Problem to work on >> Copy out the lines from the start of the records through the line containing "Talent Acquisition.", including that line, keeping each one unchanged. Leave the pictures out of your answer.

Collection entries
###

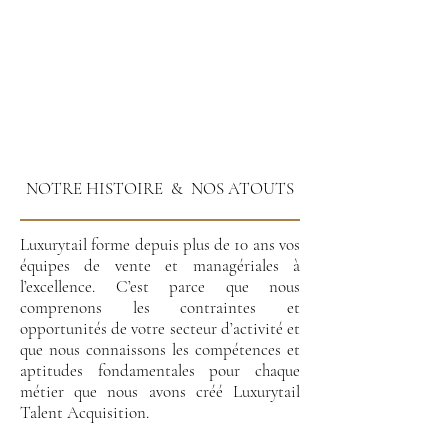
NOTRE HISTOIRE & NOS ATOUTS
Luxurytail forme depuis plus de 10 ans vos
équipes de vente et managériales à
l’excellence. C’est parce que nous
comprenons les contraintes et
opportunités de votre secteur d’activité et
que nous connaissons les compétences et
aptitudes fondamentales pour chaque
métier que nous avons créé Luxurytail
Talent Acquisition.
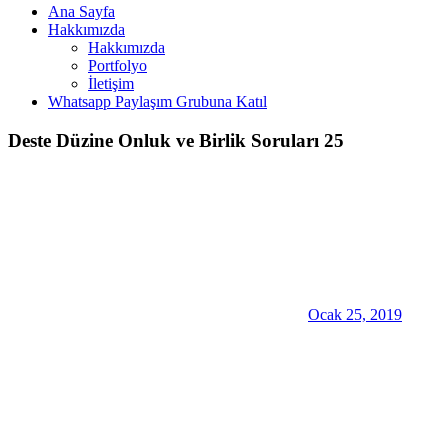
Ana Sayfa
Hakkımızda
Hakkımızda
Portfolyo
İletişim
Whatsapp Paylaşım Grubuna Katıl
Deste Düzine Onluk ve Birlik Soruları 25
Ocak 25, 2019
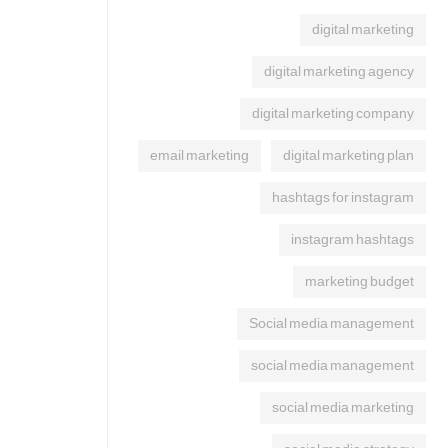
digital marketing
digital marketing agency
digital marketing company
email marketing
digital marketing plan
hashtags for instagram
instagram hashtags
marketing budget
Social media management
social media management
social media marketing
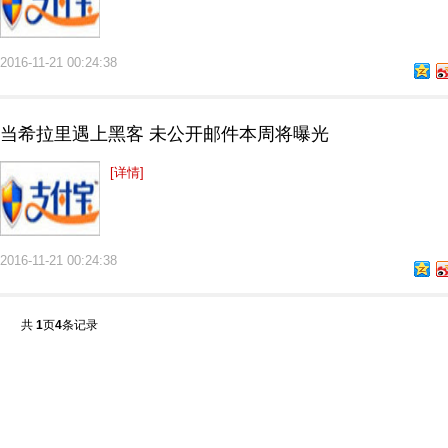
2016-11-21 00:24:38
当希拉里遇上黑客 未公开邮件本周将曝光
[详情]
2016-11-21 00:24:38
共
1
页
4
条记录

###

Task answer >>
NOTRE HISTOIRE & NOS ATOUTS
Luxurytail forme depuis plus de 10 ans vos
équipes de vente et managériales à
l’excellence. C’est parce que nous
comprenons les contraintes et
opportunités de votre secteur d’activité et
que nous connaissons les compétences et
aptitudes fondamentales pour chaque
métier que nous avons créé Luxurytail
Talent Acquisition.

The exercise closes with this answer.